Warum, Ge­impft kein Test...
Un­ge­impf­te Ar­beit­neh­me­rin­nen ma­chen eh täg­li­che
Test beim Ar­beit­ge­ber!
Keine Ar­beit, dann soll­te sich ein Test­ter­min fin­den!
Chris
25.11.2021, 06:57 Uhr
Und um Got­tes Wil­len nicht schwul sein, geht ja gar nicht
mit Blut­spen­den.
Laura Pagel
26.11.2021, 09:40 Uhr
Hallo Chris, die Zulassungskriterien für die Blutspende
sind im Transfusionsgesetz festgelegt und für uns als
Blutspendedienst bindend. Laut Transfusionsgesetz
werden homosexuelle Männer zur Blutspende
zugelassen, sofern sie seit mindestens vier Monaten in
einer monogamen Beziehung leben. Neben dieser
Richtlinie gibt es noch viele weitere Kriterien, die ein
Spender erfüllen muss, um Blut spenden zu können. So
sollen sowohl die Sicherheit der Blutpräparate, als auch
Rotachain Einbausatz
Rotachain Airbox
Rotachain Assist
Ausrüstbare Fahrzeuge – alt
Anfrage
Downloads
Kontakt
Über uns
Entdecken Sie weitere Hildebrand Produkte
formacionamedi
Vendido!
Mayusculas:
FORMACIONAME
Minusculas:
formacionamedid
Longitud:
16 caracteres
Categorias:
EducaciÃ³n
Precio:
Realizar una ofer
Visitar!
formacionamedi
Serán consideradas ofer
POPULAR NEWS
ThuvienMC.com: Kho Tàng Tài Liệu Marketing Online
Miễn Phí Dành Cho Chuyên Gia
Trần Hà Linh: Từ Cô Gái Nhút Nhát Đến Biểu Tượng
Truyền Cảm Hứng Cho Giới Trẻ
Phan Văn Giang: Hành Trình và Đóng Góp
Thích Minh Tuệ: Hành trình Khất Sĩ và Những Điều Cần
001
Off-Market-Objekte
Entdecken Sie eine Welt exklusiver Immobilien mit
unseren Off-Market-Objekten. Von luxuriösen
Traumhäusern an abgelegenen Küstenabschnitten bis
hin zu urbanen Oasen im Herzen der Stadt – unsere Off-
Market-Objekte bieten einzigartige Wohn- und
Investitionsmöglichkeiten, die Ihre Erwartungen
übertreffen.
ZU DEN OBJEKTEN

--------------------

▸ **REQUEST**: Lines to set down from above: the line with "Rotachain Airbox", the line with "Traumhäusern an abgelegenen", and every line between, each exactly as written.

▸ **ANSWER TO THIS TASK**:
Rotachain Airbox
Rotachain Assist
Ausrüstbare Fahrzeuge – alt
Anfrage
Downloads
Kontakt
Über uns
Entdecken Sie weitere Hildebrand Produkte
formacionamedi
Vendido!
Mayusculas:
FORMACIONAME
Minusculas:
formacionamedid
Longitud:
16 caracteres
Categorias:
EducaciÃ³n
Precio:
Realizar una ofer
Visitar!
formacionamedi
Serán consideradas ofer
POPULAR NEWS
ThuvienMC.com: Kho Tàng Tài Liệu Marketing Online
Miễn Phí Dành Cho Chuyên Gia
Trần Hà Linh: Từ Cô Gái Nhút Nhát Đến Biểu Tượng
Truyền Cảm Hứng Cho Giới Trẻ
Phan Văn Giang: Hành Trình và Đóng Góp
Thích Minh Tuệ: Hành trình Khất Sĩ và Những Điều Cần
001
Off-Market-Objekte
Entdecken Sie eine Welt exklusiver Immobilien mit
unseren Off-Market-Objekten. Von luxuriösen
Traumhäusern an abgelegenen Küstenabschnitten bis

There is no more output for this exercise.